> **Study text**:
##############################

Witherspoon’s role as the newbie with revolutionary ideas is replaced by newbie Nicole Beharie, who plays Christina Hunter. The former athlete joins The Morning Show team and soon realizes the TV world is less glamorous than it seems. Beharie is an empathetic addition to the cast, giving the same natural warmth Witherspoon emitted in season one.

Greta Lee is back as President of News Stella Bak and is finally given the material to shine. Stella is given a back story, a goal, and a little more personality. Lee is an immensely talented actress, and it’s wonderful for her to get material to sink her teeth into finally. She goes toe-to-toe with Crudup’s Cory, who is deliciously slimy and perfectly dislikable. Holland Taylor has a small but memorable performance as Cybil, a board member who harshly learns about the modern world. Her scenes with Crudup are wonderfully catty and sharp.

Jon Hamm is as charming as ever but fails to deliver the zany side to his billionaire. He plays Paul Marks a little too sympathetically and it’s hard to believe Hamm could be anything more than a good guy. Although he makes a worthy advisory to Billy Crudup’s studio head, The Morning Show is about female characters.

Karen Pittman’s producer Mia Jordan comes to the forefront of this season. Pittman is a force of nature in this third season, turning her character into an important moving part of The Morning Show. Pittman delivers a powerhouse performance as she faces the racist undertones of her boss’s leaked messages. She tackles the highs and lows of being a black woman in a newsroom with a powerful grace.

##############################

> **Record extracts**:
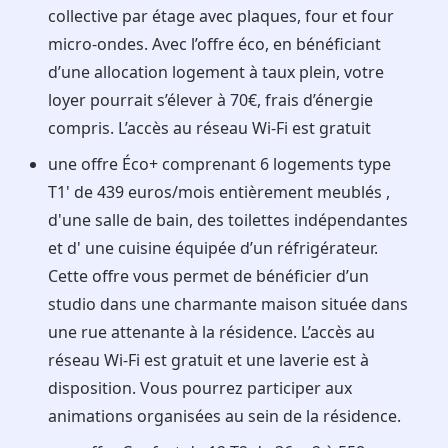
collective par étage avec plaques, four et four
micro-ondes. Avec l’offre éco, en bénéficiant
d’une allocation logement à taux plein, votre
loyer pourrait s’élever à 70€, frais d’énergie
compris. L’accès au réseau Wi-Fi est gratuit
une offre Éco+ comprenant 6 logements type
T1' de 439 euros/mois entièrement meublés ,
d'une salle de bain, des toilettes indépendantes
et d' une cuisine équipée d’un réfrigérateur.
Cette offre vous permet de bénéficier d’un
studio dans une charmante maison située dans
une rue attenante à la résidence. L’accès au
réseau Wi-Fi est gratuit et une laverie est à
disposition. Vous pourrez participer aux
animations organisées au sein de la résidence.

##############################

> **Exercise directions**: Copy the stretch of the review of The Morning Show from "Karen Pittman’s producer" through "a powerful grace." word for word.

> **Task solution**:
Karen Pittman’s producer Mia Jordan comes to the forefront of this season. Pittman is a force of nature in this third season, turning her character into an important moving part of The Morning Show. Pittman delivers a powerhouse performance as she faces the racist undertones of her boss’s leaked messages. She tackles the highs and lows of being a black woman in a newsroom with a powerful grace.